La révolution de 1848 rouvrit à Jules Lecomte les portes de Paris. Il y reprit une place que personne, du reste, ne songea à lui disputer. N’avait-il pas, selon ce mot triste et cruel, « payé sa dette à la société ? » Les salons, dont il recherchait ardemment l’appui, par un sentiment sur lequel je n’ai pas besoin d’insister, ne se fermaient pas trop devant lui. C’était, il est temps de le dire, une nature essentiellement distinguée, un beau cavalier, grand, svelte, d’une mise irréprochablement correcte, avec une physionomie sévère, même chagrine, ce qui n’étonnera personne.

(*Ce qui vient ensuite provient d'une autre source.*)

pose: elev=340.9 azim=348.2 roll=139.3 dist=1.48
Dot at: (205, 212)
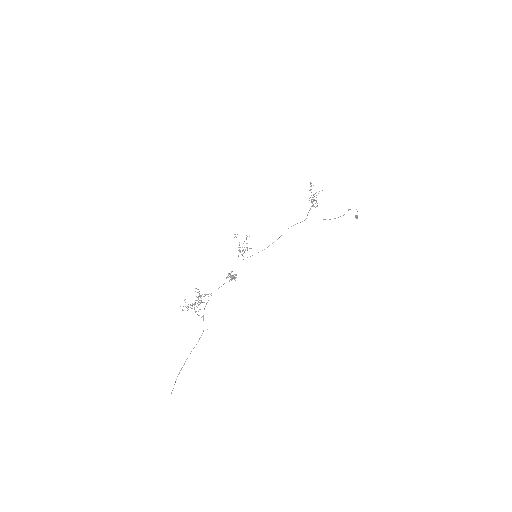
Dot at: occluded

Il appela à son aide, pour s’introduire dans le monde, le feuilleton de l’Indépendance belge, dont il avait pris possession et dont il avait fait une chose très lue, très accréditée, non seulement à Bruxelles et à Paris, mais encore par toute l’Europe. Quelques années encore, et la Société des gens de lettres ne fit pas de difficultés à l’admettre dans ses rangs. C’était un grand pas. Jules Lecomte put croire qu’il avait définit ivement enterré son passé.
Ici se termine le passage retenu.